How GLP-1 drugs may improve heart health

The trial results add to a growing pile of evidence that GLP-1s help the heart. And shedding pounds may not be the only thing driving cardiovascular gains.

In a large clinical trial reported in 2023, researchers showed that semaglutide cut the risk of major cardiovascular problems, like heart attack and stroke (SN: 11/15/23). Those benefits started showing up before participants had lost a lot of weight — a clue that semaglutide may somehow directly protect the heart. “There are a lot of hints that these benefits are independent of weight loss,” Drucker says.

Other results from the SUMMIT tirzepatide trial have starting to capture a picture of what’s happening. MRI images taken before participants started taking the drug show that their hearts are heavy, and also swaddled in fat, Christopher Kramer, chief of cardiology at the University of Virginia in Charlottesville reported at the meeting and in the Journal of the American College of Cardiology. After a year on the drug, heart weight dropped and so did the amount of surrounding fat, Kramer says. “It’s melting away.”

Two black and white MRI images of the heart, shown side by side. In the left image, which comes from a patient before they started tirzepatide, more fat appears to surround the heart.
In this MRI image from a patient with heart failure, fatty tissue surrounds the heart (black arrow and asterisk, at left). After a year of tirzepatide treatment, much of this fat melts away (right).C.M. Kramer

Tirzepatide also reduced blood pressure and signs of inflammation. Those factors could help explain the benefits seen in heart failure patients, cardiologist Barry Borlaug reported at the meeting and in Nature Medicine. But as for whether the drug’s effects occur via weight loss or something different, “we really can’t tease it out,” said Borlaug, of the Mayo Clinic in Rochester, Minn.

Scientists may glean more hints in future tirzepatide trials. Drucker is looking forward to the results of one tracking outcomes such as heart attack and stroke in thousands of people with type 2 diabetes. That trial, called SURPASS-CVOT, will finish in mid-2025 and could “really give us the details we need to see how effective tirzepatide is in reducing heart disease,” he says.

Even if tirzepatide follows in semaglutide’s heart health–boosting footsteps, both drugs come with some big caveats. Patients can experience diarrhea, nausea, constipation and vomiting.

And as many as half or more of people on the medications stop taking them within a year. People may quit the drugs because they can’t tolerate them, can’t access them or simply can’t afford them, Yanovski says.

Scientists already know that going off the drug can reverse its weight loss effects. The same is probably true for any heart benefits, said Milton Packer, a cardiologist at Baylor University Medical Center in Dallas who reported the heart failure study results at the meeting.

And it’s not always clear who exactly might benefit from treatment.
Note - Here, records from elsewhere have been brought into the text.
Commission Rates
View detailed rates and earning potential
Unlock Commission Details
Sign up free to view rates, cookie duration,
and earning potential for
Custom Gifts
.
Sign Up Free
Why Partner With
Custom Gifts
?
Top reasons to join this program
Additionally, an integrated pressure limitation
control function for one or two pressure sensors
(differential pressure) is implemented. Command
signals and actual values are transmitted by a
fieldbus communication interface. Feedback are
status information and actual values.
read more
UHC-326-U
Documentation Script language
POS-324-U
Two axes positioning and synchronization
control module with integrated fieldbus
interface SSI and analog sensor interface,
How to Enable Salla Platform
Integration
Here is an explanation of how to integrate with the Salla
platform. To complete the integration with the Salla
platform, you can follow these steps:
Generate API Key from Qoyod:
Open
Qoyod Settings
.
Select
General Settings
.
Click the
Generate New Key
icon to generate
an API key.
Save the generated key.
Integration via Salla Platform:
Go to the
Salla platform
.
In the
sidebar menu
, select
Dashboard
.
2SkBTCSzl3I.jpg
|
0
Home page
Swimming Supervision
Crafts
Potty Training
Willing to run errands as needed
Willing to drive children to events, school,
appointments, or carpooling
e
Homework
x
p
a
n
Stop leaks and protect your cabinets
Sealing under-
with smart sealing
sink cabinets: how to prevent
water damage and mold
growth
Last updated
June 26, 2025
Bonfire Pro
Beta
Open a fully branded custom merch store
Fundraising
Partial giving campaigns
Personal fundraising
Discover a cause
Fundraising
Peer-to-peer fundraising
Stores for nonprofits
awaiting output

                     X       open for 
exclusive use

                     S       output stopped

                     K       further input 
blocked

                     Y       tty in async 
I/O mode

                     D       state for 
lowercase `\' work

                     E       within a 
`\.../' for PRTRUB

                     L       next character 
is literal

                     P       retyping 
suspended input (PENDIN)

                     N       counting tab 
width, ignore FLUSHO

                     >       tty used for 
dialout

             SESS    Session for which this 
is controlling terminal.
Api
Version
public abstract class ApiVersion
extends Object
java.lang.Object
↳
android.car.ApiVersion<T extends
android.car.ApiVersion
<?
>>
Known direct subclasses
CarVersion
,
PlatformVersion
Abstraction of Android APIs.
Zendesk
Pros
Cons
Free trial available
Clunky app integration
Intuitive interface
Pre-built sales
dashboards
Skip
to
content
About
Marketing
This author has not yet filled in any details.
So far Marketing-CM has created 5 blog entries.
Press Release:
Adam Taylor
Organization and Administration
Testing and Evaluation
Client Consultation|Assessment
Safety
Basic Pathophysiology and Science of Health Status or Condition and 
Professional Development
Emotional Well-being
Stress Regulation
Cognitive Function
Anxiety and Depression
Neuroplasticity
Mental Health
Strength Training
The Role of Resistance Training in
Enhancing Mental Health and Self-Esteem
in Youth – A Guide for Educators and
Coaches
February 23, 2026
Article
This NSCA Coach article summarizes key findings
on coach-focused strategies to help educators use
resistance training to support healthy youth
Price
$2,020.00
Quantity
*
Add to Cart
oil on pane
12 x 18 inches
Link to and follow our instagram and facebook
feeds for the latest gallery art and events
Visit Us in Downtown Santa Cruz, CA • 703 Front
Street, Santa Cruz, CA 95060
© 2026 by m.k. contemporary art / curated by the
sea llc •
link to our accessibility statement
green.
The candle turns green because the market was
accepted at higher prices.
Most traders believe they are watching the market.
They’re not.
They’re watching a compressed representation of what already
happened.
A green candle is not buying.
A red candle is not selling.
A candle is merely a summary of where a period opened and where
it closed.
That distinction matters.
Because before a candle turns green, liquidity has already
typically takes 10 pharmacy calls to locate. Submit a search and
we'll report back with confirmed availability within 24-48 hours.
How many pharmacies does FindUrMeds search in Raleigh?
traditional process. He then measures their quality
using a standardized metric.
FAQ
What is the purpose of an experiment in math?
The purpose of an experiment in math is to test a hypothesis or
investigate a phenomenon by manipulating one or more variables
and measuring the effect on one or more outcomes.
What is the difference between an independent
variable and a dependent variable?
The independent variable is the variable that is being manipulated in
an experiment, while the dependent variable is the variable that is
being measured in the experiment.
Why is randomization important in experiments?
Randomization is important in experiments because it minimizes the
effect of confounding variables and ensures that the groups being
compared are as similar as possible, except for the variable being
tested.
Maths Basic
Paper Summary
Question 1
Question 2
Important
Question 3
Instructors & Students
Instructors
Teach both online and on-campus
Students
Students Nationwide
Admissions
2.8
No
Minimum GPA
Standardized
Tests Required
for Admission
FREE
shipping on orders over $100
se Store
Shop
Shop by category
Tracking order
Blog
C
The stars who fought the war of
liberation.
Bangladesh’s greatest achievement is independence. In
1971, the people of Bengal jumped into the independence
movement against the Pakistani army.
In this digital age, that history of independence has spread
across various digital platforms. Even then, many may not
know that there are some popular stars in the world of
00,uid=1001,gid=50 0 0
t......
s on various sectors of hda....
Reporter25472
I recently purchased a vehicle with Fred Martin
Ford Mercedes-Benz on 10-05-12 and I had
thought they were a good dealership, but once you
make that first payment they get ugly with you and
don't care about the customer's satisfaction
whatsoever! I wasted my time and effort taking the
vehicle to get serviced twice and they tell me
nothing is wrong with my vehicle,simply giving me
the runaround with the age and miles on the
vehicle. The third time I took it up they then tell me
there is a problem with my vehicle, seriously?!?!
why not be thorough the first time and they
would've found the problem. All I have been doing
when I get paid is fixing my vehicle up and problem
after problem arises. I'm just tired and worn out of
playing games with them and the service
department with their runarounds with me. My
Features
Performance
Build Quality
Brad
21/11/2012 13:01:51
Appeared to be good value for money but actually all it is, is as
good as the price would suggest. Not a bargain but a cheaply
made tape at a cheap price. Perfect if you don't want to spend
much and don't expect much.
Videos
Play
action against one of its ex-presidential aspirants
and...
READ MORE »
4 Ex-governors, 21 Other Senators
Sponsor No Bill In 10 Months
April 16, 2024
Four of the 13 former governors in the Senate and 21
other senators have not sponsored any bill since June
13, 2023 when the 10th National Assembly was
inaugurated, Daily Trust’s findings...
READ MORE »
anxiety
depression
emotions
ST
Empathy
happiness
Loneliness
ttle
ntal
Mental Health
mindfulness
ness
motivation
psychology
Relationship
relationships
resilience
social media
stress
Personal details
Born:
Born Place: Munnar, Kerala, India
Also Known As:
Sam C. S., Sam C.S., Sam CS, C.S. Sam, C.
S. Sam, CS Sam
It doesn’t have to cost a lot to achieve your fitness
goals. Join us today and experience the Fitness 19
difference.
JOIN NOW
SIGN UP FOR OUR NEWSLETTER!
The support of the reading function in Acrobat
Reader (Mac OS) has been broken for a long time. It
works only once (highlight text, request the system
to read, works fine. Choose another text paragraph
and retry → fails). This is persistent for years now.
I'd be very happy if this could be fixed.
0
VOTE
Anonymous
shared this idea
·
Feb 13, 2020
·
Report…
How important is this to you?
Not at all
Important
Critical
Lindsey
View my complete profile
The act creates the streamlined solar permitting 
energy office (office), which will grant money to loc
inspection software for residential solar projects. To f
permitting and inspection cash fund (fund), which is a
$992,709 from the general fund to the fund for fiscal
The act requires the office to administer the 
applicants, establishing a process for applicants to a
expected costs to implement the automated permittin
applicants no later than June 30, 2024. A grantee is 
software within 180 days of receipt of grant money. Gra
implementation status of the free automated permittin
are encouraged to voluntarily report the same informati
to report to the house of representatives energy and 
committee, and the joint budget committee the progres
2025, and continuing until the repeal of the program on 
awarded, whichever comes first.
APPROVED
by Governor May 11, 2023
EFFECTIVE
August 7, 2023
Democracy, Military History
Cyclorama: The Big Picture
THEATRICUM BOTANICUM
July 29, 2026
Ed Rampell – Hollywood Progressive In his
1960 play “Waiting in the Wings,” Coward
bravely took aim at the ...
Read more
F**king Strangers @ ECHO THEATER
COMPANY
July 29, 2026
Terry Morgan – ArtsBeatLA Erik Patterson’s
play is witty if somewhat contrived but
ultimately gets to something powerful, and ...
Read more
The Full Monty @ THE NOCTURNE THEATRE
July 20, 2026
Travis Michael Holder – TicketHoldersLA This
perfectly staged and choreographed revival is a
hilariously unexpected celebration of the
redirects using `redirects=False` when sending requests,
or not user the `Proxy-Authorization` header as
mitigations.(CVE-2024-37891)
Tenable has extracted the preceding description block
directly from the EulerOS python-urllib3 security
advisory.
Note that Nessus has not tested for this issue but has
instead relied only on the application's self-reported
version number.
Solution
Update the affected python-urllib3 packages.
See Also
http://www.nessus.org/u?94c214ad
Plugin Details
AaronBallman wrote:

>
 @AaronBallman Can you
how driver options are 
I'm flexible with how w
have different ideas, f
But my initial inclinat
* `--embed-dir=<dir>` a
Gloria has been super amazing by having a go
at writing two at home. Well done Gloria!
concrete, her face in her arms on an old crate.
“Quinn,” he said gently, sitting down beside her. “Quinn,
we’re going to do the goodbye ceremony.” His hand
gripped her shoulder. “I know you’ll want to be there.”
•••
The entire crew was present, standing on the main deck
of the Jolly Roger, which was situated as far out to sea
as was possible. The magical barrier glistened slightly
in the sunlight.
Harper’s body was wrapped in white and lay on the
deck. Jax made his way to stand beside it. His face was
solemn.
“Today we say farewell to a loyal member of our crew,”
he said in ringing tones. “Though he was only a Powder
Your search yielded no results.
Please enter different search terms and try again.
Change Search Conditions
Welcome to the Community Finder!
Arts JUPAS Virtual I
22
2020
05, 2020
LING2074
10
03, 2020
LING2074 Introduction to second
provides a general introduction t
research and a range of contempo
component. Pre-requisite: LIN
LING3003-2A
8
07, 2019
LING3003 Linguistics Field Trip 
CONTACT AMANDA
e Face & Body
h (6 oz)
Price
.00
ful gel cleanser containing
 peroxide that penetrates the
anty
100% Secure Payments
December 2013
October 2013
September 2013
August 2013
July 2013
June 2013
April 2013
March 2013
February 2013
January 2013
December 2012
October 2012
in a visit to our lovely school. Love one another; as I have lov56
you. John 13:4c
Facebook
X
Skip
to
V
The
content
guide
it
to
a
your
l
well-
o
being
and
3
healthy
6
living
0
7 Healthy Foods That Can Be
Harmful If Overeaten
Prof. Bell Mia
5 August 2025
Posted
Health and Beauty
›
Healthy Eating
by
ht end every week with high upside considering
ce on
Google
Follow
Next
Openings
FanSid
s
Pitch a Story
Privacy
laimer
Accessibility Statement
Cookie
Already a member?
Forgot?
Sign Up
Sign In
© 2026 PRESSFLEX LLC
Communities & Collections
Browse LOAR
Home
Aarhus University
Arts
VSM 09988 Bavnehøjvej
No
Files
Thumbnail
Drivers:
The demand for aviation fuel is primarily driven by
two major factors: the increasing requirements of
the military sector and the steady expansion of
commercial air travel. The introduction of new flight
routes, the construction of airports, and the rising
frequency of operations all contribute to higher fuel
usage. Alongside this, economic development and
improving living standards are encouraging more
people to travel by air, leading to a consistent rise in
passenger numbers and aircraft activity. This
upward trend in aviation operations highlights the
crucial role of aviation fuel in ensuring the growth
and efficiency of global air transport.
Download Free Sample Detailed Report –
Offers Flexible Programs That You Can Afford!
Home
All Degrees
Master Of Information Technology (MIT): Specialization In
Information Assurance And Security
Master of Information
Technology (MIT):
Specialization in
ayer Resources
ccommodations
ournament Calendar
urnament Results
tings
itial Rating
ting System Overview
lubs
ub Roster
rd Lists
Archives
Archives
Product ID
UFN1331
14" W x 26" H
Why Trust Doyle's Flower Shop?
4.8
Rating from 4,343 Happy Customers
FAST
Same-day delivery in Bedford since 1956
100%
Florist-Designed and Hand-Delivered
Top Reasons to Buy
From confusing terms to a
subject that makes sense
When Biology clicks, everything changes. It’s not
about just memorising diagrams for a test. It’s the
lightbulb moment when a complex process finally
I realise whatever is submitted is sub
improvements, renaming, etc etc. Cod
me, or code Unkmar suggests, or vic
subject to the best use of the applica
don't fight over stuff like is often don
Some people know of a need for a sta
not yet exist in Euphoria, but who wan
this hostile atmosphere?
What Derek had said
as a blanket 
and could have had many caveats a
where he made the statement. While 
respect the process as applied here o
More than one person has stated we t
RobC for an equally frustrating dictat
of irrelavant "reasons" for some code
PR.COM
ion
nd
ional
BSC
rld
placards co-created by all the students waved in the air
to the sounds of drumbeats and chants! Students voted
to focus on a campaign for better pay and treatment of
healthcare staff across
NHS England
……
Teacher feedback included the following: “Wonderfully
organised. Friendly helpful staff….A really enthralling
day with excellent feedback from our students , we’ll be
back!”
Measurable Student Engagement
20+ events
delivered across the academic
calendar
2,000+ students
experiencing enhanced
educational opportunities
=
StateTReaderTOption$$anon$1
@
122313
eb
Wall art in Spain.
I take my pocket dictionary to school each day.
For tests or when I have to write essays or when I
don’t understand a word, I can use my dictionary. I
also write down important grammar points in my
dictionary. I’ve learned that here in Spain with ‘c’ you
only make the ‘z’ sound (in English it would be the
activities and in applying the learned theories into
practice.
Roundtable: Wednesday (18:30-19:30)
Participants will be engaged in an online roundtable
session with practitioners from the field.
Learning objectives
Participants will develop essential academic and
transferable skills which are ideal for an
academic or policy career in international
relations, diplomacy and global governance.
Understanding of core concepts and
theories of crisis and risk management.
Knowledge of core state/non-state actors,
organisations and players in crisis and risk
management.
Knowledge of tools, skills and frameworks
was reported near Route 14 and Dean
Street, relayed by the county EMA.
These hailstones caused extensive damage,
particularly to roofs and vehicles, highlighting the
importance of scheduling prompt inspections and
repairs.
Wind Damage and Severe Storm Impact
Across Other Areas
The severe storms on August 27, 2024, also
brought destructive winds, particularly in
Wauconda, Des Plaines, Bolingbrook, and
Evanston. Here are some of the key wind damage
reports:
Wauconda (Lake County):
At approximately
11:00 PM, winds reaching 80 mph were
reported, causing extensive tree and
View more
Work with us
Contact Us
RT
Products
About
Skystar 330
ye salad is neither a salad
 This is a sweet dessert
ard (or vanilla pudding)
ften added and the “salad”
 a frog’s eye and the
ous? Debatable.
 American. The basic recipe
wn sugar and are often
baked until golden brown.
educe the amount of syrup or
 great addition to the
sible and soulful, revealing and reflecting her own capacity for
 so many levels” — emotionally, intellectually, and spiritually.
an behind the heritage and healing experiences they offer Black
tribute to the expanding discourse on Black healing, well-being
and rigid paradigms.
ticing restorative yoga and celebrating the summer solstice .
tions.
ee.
Clinical trials focus on specific populations of people to determine safety and efficacy, but many individuals outside of these groups are eligible for the drugs, scientists reported November 25 in JAMA Internal Medicine.

Yanovski stresses the importance of doctors working closely with patients after prescribing the medications. Physicians should be watching for how well patients are tolerating the drugs and when is safe to move up to a higher dose. But many people are getting these drugs online, making that kind of care difficult, she says. You want a clinician who knows your medical history and can talk about risks and benefits, Yanovski says — someone who can “really follow your health.”